Отрывок |

Были 3-4 случая, как я уже указал, что после заседания тройки КАРАМЫШЕВ считал нужным изменить решение тройки и после этого КАРАМЫШЕВ давал мне указание идти к членам тройки для изменения первого решения заседания тройки. Было это по делам, возвращённым с доследования, фамилии их не помню, и 2-3 случая, [когда] речь шла о снижении меры наказания. В конечном итоге протоколы заседаний тройки подписывались всеми членами тройки. Протоколы я составлял на основании повесток членов тройки. КАРАМЫШЕВА справка была основной, по ней сличали справки остальных членов тройки.

Подсудимый КАРАМЫШЕВ:

Были случаи, когда переделывали протоколы и отдельные листы протокола, т. к. протоколы составлялись по национальностям, или вычёркивали кого-либо из протокола другой национальности.

Задания |
1. Перепишите из отрывка о заседаниях тройки фрагмент, начиная со слов «Были 3-4 случая, как» и заканчивая словами «остальных членов тройки.».
2. На основании чего, согласно отрывку о заседаниях тройки, составлялись протоколы?
Строки ниже к этому отрывку никакого отношения не имеют.

Исходные данные |
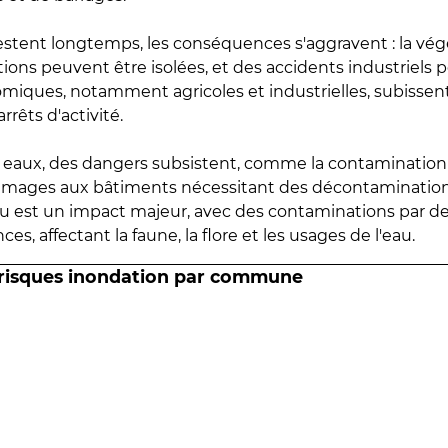
estent longtemps, les conséquences s'aggravent : la vé
tions peuvent être isolées, et des accidents industriels 
omiques, notamment agricoles et industrielles, subissen
rrêts d'activité.
es eaux, des dangers subsistent, comme la contamination
mmages aux bâtiments nécessitant des décontaminations
eau est un impact majeur, avec des contaminations par d
es, affectant la faune, la flore et les usages de l'eau.
 risques inondation par commune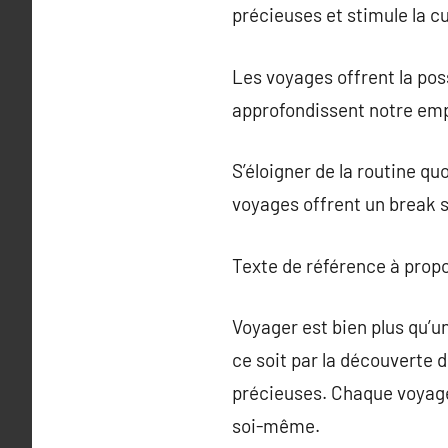
précieuses et stimule la cur
Les voyages offrent la pos
approfondissent notre emp
S’éloigner de la routine qu
voyages offrent un break sa
Texte de référence à prop
Voyager est bien plus qu’u
ce soit par la découverte 
précieuses. Chaque voyage
soi-même.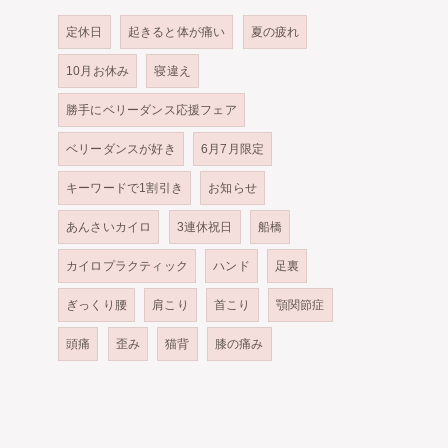
定休日
起きると体が痛い
夏の疲れ
10月お休み
寝違え
勝手にベリーダンス応援フェア
ベリーダンスが好き
6月7月限定
キーワードで1割引き
お知らせ
あんさいカイロ
3連休祝日
船橋
カイロプラクティック
ハンド
足裏
ぎっくり腰
肩こり
首こり
顎関節症
頭痛
歪み
猫背
膝の痛み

Ожидаемые ответы |
1.
Были 3-4 случая, как я уже указал, что после заседания тройки КАРАМЫШЕВ считал нужным изменить решение тройки и после этого КАРАМЫШЕВ давал мне указание идти к членам тройки для изменения первого решения заседания тройки. Было это по делам, возвращённым с доследования, фамилии их не помню, и 2-3 случая, [когда] речь шла о снижении меры наказания. В конечном итоге протоколы заседаний тройки подписывались всеми членами тройки. Протоколы я составлял на основании повесток членов тройки. КАРАМЫШЕВА справка была основной, по ней сличали справки остальных членов тройки.

2. На основании повесток членов тройки.